--- 学習テキスト ---

ニュートンが「りんごの落下」を観察しなかったら、「万有引力の法則」は生まれなかった。。
盲目者には、(数学/代数は出来ても) 自然科学や絵を描くことができない!
放射性 (蛍光を発する) 元素 (ウラニウムやラジウム) の発見は、写真「乾板」への感光から始まる! キューリー夫人は、凡ゆるウラン鉱石中の「ラジウム/ウラン比」が一定であることから、(大きな) ウラン (92/238) が崩壊して, (小さな) ラジウム (88/226) 等に変化したことを "演えき"!
最近, メルボルンの書店で、新本 (Non-fiction) を探している内に、目に止まったのが、(邦訳すれば) 上記の如き題になる「英文の本」である: The Elements of Marie Curie:How the glow of Radium lit a path for women in science.

--- 保存データ ---

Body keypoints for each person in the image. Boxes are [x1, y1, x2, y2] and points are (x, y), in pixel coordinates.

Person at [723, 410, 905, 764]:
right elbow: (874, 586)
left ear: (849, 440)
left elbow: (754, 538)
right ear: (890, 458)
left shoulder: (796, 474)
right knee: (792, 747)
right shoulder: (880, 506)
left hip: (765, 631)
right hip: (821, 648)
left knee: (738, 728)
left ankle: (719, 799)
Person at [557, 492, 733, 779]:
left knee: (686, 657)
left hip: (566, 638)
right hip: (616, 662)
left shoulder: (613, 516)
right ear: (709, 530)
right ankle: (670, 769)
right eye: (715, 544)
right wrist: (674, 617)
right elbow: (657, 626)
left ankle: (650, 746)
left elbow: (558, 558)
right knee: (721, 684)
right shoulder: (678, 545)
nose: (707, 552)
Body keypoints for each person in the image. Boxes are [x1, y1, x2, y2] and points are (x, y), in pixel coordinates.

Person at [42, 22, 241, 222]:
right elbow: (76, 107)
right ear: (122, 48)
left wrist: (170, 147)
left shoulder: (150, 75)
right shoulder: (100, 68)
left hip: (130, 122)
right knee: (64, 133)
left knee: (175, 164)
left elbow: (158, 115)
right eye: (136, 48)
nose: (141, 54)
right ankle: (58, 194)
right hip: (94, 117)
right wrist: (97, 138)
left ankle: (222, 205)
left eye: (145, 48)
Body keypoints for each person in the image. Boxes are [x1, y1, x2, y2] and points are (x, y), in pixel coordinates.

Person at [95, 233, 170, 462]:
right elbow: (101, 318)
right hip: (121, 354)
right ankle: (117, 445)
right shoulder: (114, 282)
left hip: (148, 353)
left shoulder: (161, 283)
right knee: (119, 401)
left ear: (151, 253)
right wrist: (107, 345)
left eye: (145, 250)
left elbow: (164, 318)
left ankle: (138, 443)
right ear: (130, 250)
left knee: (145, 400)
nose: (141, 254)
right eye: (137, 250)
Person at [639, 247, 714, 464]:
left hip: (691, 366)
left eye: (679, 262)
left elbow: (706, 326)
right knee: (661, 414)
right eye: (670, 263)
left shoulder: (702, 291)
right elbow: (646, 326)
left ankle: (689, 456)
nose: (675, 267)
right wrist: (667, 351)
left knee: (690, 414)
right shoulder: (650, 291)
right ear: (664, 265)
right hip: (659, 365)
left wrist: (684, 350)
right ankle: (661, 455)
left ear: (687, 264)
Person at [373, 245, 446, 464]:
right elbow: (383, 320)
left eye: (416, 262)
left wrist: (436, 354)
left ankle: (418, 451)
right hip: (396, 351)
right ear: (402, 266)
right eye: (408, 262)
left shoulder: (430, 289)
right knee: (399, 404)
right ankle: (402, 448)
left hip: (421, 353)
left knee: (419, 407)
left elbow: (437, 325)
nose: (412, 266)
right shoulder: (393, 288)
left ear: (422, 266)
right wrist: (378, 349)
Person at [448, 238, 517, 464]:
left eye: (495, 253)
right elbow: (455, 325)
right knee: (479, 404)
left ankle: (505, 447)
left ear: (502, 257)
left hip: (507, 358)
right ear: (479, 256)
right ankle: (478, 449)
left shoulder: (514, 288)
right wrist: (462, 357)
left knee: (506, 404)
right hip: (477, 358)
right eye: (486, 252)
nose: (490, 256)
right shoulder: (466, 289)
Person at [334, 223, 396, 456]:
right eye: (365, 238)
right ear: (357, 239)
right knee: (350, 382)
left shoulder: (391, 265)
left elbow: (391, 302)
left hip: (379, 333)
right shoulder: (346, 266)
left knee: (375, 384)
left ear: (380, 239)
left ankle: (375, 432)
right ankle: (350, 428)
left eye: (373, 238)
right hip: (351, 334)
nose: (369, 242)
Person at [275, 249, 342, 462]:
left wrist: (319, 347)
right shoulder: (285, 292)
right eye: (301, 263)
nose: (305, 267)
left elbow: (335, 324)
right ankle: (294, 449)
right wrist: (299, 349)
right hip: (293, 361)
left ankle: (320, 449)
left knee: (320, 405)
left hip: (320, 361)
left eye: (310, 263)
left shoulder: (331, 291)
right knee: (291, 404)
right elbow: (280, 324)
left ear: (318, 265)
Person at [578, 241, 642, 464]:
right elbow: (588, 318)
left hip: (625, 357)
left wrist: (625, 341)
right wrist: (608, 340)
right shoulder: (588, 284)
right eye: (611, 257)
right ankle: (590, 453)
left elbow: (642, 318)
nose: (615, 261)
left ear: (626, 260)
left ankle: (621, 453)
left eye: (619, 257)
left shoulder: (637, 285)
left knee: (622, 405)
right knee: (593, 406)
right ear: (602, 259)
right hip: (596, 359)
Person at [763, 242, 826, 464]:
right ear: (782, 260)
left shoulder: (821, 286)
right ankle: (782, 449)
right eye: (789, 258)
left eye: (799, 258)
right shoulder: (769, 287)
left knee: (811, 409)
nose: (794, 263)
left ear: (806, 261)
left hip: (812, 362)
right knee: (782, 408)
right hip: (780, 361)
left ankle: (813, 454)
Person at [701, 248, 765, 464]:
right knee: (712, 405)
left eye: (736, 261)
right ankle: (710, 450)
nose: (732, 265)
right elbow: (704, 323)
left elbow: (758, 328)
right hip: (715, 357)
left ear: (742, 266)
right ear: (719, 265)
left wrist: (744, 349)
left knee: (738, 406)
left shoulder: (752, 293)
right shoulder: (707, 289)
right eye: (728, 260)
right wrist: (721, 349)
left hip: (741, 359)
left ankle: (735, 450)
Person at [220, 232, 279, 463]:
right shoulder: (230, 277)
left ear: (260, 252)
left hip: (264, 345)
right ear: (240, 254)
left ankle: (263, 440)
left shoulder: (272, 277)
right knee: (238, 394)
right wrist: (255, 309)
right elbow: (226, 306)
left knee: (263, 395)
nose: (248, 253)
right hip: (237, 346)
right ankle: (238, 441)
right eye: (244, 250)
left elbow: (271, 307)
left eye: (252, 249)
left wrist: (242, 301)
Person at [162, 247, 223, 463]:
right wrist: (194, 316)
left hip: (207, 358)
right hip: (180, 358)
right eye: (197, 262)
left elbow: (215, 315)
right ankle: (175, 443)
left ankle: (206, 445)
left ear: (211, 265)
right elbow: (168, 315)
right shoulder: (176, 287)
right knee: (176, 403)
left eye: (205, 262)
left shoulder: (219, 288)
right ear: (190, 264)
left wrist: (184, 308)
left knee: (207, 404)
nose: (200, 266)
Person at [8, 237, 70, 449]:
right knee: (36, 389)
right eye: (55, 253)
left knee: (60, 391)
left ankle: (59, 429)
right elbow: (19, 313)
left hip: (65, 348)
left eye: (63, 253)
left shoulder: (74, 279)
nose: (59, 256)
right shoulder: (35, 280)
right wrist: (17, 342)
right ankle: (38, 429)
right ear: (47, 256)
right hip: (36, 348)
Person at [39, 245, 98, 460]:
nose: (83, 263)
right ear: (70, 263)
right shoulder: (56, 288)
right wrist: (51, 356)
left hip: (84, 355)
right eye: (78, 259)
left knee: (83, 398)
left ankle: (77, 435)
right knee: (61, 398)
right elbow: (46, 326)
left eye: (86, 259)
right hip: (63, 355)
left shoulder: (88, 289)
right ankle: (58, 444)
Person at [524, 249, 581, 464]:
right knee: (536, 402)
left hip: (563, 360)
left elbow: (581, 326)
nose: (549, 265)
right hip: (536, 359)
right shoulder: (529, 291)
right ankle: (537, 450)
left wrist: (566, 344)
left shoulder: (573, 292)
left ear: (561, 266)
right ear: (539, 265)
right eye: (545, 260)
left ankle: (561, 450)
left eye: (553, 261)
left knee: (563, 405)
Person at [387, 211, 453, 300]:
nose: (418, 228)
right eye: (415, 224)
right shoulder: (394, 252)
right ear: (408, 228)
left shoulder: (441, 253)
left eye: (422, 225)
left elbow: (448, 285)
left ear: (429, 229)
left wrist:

---

やること:
学習テキストの「放射性 (蛍光を発する) 元素」で始まり「women in science.」まで続く部分を、「メルボルン」を「シドニー」に置き換えて書き直すとどうなりますか？

回答欄:
放射性 (蛍光を発する) 元素 (ウラニウムやラジウム) の発見は、写真「乾板」への感光から始まる! キューリー夫人は、凡ゆるウラン鉱石中の「ラジウム/ウラン比」が一定であることから、(大きな) ウラン (92/238) が崩壊して, (小さな) ラジウム (88/226) 等に変化したことを "演えき"!
最近, シドニーの書店で、新本 (Non-fiction) を探している内に、目に止まったのが、(邦訳すれば) 上記の如き題になる「英文の本」である: The Elements of Marie Curie:How the glow of Radium lit a path for women in science.